**INSTRUCTION:**
Update the items from the line with "pose: elev=335.3 azim=201.7" to the line with "Dot at: (195, 248)", both included. Write those lines again with "pose" replaced by "camera" and everything else unchanged, and leave the pictures out.

-- start DATA FOR THE TASK --

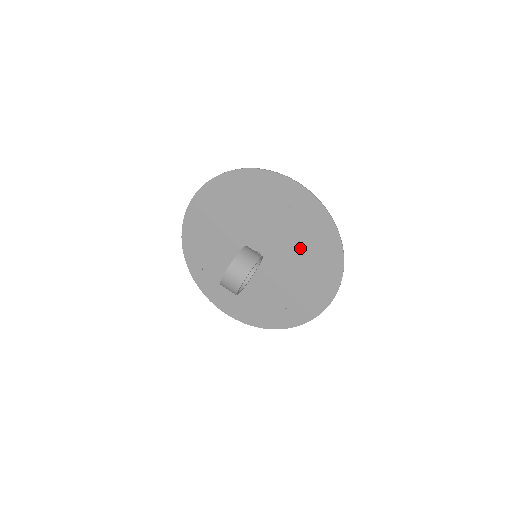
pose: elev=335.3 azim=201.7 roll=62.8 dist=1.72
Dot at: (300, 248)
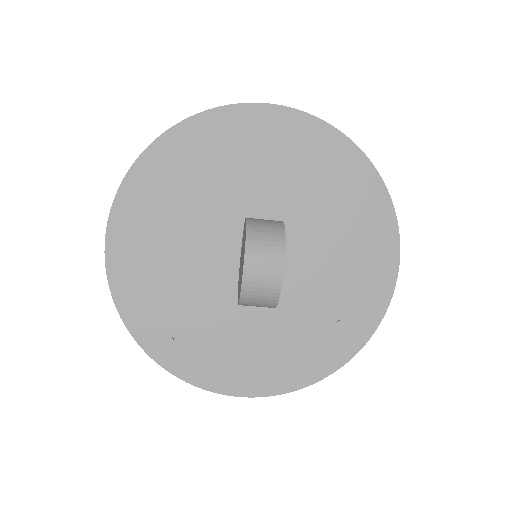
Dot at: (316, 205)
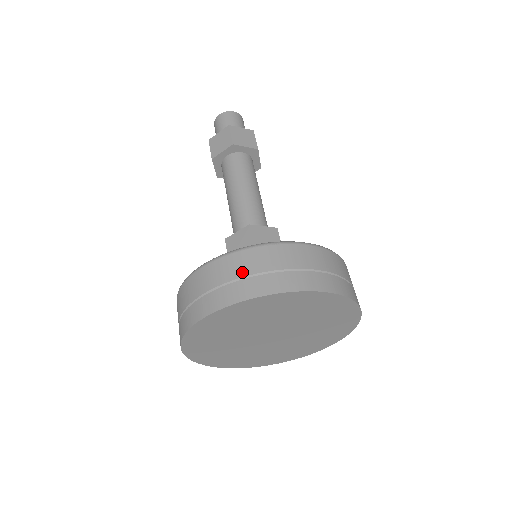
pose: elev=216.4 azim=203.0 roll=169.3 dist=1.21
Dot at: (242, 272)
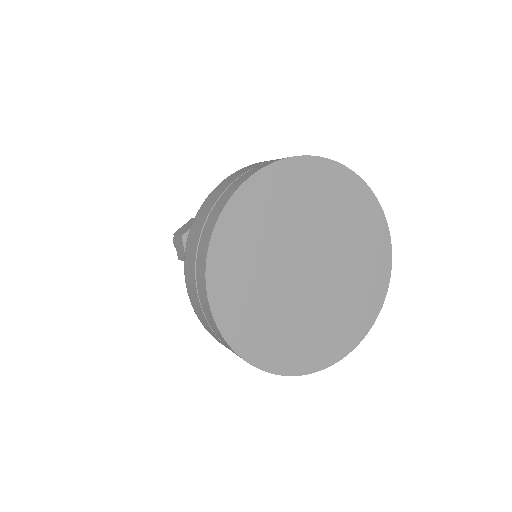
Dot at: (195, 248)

-- end DATA FOR THE TASK --
-- start DATA FOR THE TASK --

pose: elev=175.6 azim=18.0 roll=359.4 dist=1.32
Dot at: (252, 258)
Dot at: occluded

-- end DATA FOR THE TASK --

**SOLUTION BELOW:**
camera: elev=335.3 azim=201.7 roll=62.8 dist=1.72
Dot at: (300, 248)
Dot at: (316, 205)
camera: elev=216.4 azim=203.0 roll=169.3 dist=1.21
Dot at: (242, 272)
Dot at: (195, 248)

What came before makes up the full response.